* PROBLEM REQUIREMENTS *
With no line omitted, restate the records below exactly as they appear.

PROVIDED DATA: Begin

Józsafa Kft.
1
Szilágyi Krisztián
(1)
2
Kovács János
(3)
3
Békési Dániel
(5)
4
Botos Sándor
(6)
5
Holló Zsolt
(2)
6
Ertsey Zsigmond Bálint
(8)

PROVIDED DATA: End

* ANSWER FOR THE TASK *
Józsafa Kft.
1
Szilágyi Krisztián
(1)
2
Kovács János
(3)
3
Békési Dániel
(5)
4
Botos Sándor
(6)
5
Holló Zsolt
(2)
6
Ertsey Zsigmond Bálint
(8)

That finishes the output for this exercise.